ASSIGNMENT → Your copy should match the records exactly, except that no pictures appear in it.

(Pictures with circuit source files)
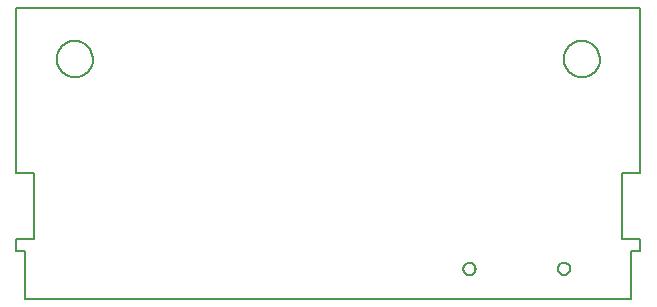
<source format=gbr>
G04 (created by PCBNEW-RS274X (2012-01-19 BZR 3256)-stable) date 26/03/2013 21:56:11*
G01*
G70*
G90*
%MOIN*%
G04 Gerber Fmt 3.4, Leading zero omitted, Abs format*
%FSLAX34Y34*%
G04 APERTURE LIST*
%ADD10C,0.006000*%
%ADD11C,0.005000*%
G04 APERTURE END LIST*
G54D10*
G54D11*
X80000Y-60300D02*
X100800Y-60300D01*
X98456Y-69000D02*
X98452Y-69040D01*
X98440Y-69078D01*
X98421Y-69113D01*
X98396Y-69145D01*
X98365Y-69170D01*
X98329Y-69189D01*
X98291Y-69201D01*
X98251Y-69205D01*
X98212Y-69202D01*
X98173Y-69190D01*
X98138Y-69172D01*
X98106Y-69147D01*
X98081Y-69116D01*
X98061Y-69081D01*
X98049Y-69042D01*
X98045Y-69002D01*
X98048Y-68963D01*
X98059Y-68925D01*
X98077Y-68889D01*
X98102Y-68857D01*
X98133Y-68831D01*
X98168Y-68812D01*
X98206Y-68799D01*
X98246Y-68795D01*
X98285Y-68798D01*
X98324Y-68808D01*
X98360Y-68827D01*
X98392Y-68851D01*
X98418Y-68882D01*
X98438Y-68917D01*
X98450Y-68955D01*
X98455Y-68995D01*
X98456Y-69000D01*
X95306Y-69000D02*
X95302Y-69040D01*
X95290Y-69078D01*
X95271Y-69113D01*
X95246Y-69145D01*
X95215Y-69170D01*
X95179Y-69189D01*
X95141Y-69201D01*
X95101Y-69205D01*
X95062Y-69202D01*
X95023Y-69190D01*
X94988Y-69172D01*
X94956Y-69147D01*
X94931Y-69116D01*
X94911Y-69081D01*
X94899Y-69042D01*
X94895Y-69002D01*
X94898Y-68963D01*
X94909Y-68925D01*
X94927Y-68889D01*
X94952Y-68857D01*
X94983Y-68831D01*
X95018Y-68812D01*
X95056Y-68799D01*
X95096Y-68795D01*
X95135Y-68798D01*
X95174Y-68808D01*
X95210Y-68827D01*
X95242Y-68851D01*
X95268Y-68882D01*
X95288Y-68917D01*
X95300Y-68955D01*
X95305Y-68995D01*
X95306Y-69000D01*
X99450Y-62000D02*
X99438Y-62116D01*
X99404Y-62228D01*
X99349Y-62332D01*
X99275Y-62422D01*
X99185Y-62497D01*
X99082Y-62553D01*
X98970Y-62587D01*
X98854Y-62599D01*
X98738Y-62589D01*
X98626Y-62556D01*
X98522Y-62502D01*
X98431Y-62428D01*
X98355Y-62338D01*
X98299Y-62236D01*
X98264Y-62124D01*
X98251Y-62008D01*
X98260Y-61892D01*
X98293Y-61780D01*
X98346Y-61675D01*
X98419Y-61584D01*
X98508Y-61508D01*
X98610Y-61451D01*
X98722Y-61414D01*
X98838Y-61401D01*
X98954Y-61410D01*
X99066Y-61441D01*
X99171Y-61494D01*
X99263Y-61566D01*
X99340Y-61655D01*
X99398Y-61756D01*
X99435Y-61868D01*
X99449Y-61984D01*
X99450Y-62000D01*
X82550Y-62000D02*
X82538Y-62116D01*
X82504Y-62228D01*
X82449Y-62332D01*
X82375Y-62422D01*
X82285Y-62497D01*
X82182Y-62553D01*
X82070Y-62587D01*
X81954Y-62599D01*
X81838Y-62589D01*
X81726Y-62556D01*
X81622Y-62502D01*
X81531Y-62428D01*
X81455Y-62338D01*
X81399Y-62236D01*
X81364Y-62124D01*
X81351Y-62008D01*
X81360Y-61892D01*
X81393Y-61780D01*
X81446Y-61675D01*
X81519Y-61584D01*
X81608Y-61508D01*
X81710Y-61451D01*
X81822Y-61414D01*
X81938Y-61401D01*
X82054Y-61410D01*
X82166Y-61441D01*
X82271Y-61494D01*
X82363Y-61566D01*
X82440Y-61655D01*
X82498Y-61756D01*
X82535Y-61868D01*
X82549Y-61984D01*
X82550Y-62000D01*
X80300Y-70000D02*
X100500Y-70000D01*
X100800Y-65800D02*
X100800Y-60300D01*
X100200Y-65800D02*
X100800Y-65800D01*
X100200Y-65800D02*
X100200Y-68000D01*
X100800Y-68000D02*
X100200Y-68000D01*
X100800Y-68400D02*
X100800Y-68000D01*
X100500Y-68400D02*
X100800Y-68400D01*
X100500Y-70000D02*
X100500Y-68400D01*
X80000Y-60300D02*
X80000Y-65800D01*
X80600Y-65800D02*
X80000Y-65800D01*
X80600Y-68000D02*
X80600Y-65800D01*
X80000Y-68000D02*
X80600Y-68000D01*
X80000Y-68400D02*
X80000Y-68000D01*
X80300Y-68400D02*
X80000Y-68400D01*
X80300Y-70000D02*
X80300Y-68400D01*
M02*

</source>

PROBLEM SOLUTION →
<source format=gbr>
G04 (created by PCBNEW-RS274X (2012-01-19 BZR 3256)-stable) date 26/03/2013 21:56:11*
G01*
G70*
G90*
%MOIN*%
G04 Gerber Fmt 3.4, Leading zero omitted, Abs format*
%FSLAX34Y34*%
G04 APERTURE LIST*
%ADD10C,0.006000*%
%ADD11C,0.005000*%
G04 APERTURE END LIST*
G54D10*
G54D11*
X80000Y-60300D02*
X100800Y-60300D01*
X98456Y-69000D02*
X98452Y-69040D01*
X98440Y-69078D01*
X98421Y-69113D01*
X98396Y-69145D01*
X98365Y-69170D01*
X98329Y-69189D01*
X98291Y-69201D01*
X98251Y-69205D01*
X98212Y-69202D01*
X98173Y-69190D01*
X98138Y-69172D01*
X98106Y-69147D01*
X98081Y-69116D01*
X98061Y-69081D01*
X98049Y-69042D01*
X98045Y-69002D01*
X98048Y-68963D01*
X98059Y-68925D01*
X98077Y-68889D01*
X98102Y-68857D01*
X98133Y-68831D01*
X98168Y-68812D01*
X98206Y-68799D01*
X98246Y-68795D01*
X98285Y-68798D01*
X98324Y-68808D01*
X98360Y-68827D01*
X98392Y-68851D01*
X98418Y-68882D01*
X98438Y-68917D01*
X98450Y-68955D01*
X98455Y-68995D01*
X98456Y-69000D01*
X95306Y-69000D02*
X95302Y-69040D01*
X95290Y-69078D01*
X95271Y-69113D01*
X95246Y-69145D01*
X95215Y-69170D01*
X95179Y-69189D01*
X95141Y-69201D01*
X95101Y-69205D01*
X95062Y-69202D01*
X95023Y-69190D01*
X94988Y-69172D01*
X94956Y-69147D01*
X94931Y-69116D01*
X94911Y-69081D01*
X94899Y-69042D01*
X94895Y-69002D01*
X94898Y-68963D01*
X94909Y-68925D01*
X94927Y-68889D01*
X94952Y-68857D01*
X94983Y-68831D01*
X95018Y-68812D01*
X95056Y-68799D01*
X95096Y-68795D01*
X95135Y-68798D01*
X95174Y-68808D01*
X95210Y-68827D01*
X95242Y-68851D01*
X95268Y-68882D01*
X95288Y-68917D01*
X95300Y-68955D01*
X95305Y-68995D01*
X95306Y-69000D01*
X99450Y-62000D02*
X99438Y-62116D01*
X99404Y-62228D01*
X99349Y-62332D01*
X99275Y-62422D01*
X99185Y-62497D01*
X99082Y-62553D01*
X98970Y-62587D01*
X98854Y-62599D01*
X98738Y-62589D01*
X98626Y-62556D01*
X98522Y-62502D01*
X98431Y-62428D01*
X98355Y-62338D01*
X98299Y-62236D01*
X98264Y-62124D01*
X98251Y-62008D01*
X98260Y-61892D01*
X98293Y-61780D01*
X98346Y-61675D01*
X98419Y-61584D01*
X98508Y-61508D01*
X98610Y-61451D01*
X98722Y-61414D01*
X98838Y-61401D01*
X98954Y-61410D01*
X99066Y-61441D01*
X99171Y-61494D01*
X99263Y-61566D01*
X99340Y-61655D01*
X99398Y-61756D01*
X99435Y-61868D01*
X99449Y-61984D01*
X99450Y-62000D01*
X82550Y-62000D02*
X82538Y-62116D01*
X82504Y-62228D01*
X82449Y-62332D01*
X82375Y-62422D01*
X82285Y-62497D01*
X82182Y-62553D01*
X82070Y-62587D01*
X81954Y-62599D01*
X81838Y-62589D01*
X81726Y-62556D01*
X81622Y-62502D01*
X81531Y-62428D01*
X81455Y-62338D01*
X81399Y-62236D01*
X81364Y-62124D01*
X81351Y-62008D01*
X81360Y-61892D01*
X81393Y-61780D01*
X81446Y-61675D01*
X81519Y-61584D01*
X81608Y-61508D01*
X81710Y-61451D01*
X81822Y-61414D01*
X81938Y-61401D01*
X82054Y-61410D01*
X82166Y-61441D01*
X82271Y-61494D01*
X82363Y-61566D01*
X82440Y-61655D01*
X82498Y-61756D01*
X82535Y-61868D01*
X82549Y-61984D01*
X82550Y-62000D01*
X80300Y-70000D02*
X100500Y-70000D01*
X100800Y-65800D02*
X100800Y-60300D01*
X100200Y-65800D02*
X100800Y-65800D01*
X100200Y-65800D02*
X100200Y-68000D01*
X100800Y-68000D02*
X100200Y-68000D01*
X100800Y-68400D02*
X100800Y-68000D01*
X100500Y-68400D02*
X100800Y-68400D01*
X100500Y-70000D02*
X100500Y-68400D01*
X80000Y-60300D02*
X80000Y-65800D01*
X80600Y-65800D02*
X80000Y-65800D01*
X80600Y-68000D02*
X80600Y-65800D01*
X80000Y-68000D02*
X80600Y-68000D01*
X80000Y-68400D02*
X80000Y-68000D01*
X80300Y-68400D02*
X80000Y-68400D01*
X80300Y-70000D02*
X80300Y-68400D01*
M02*

</source>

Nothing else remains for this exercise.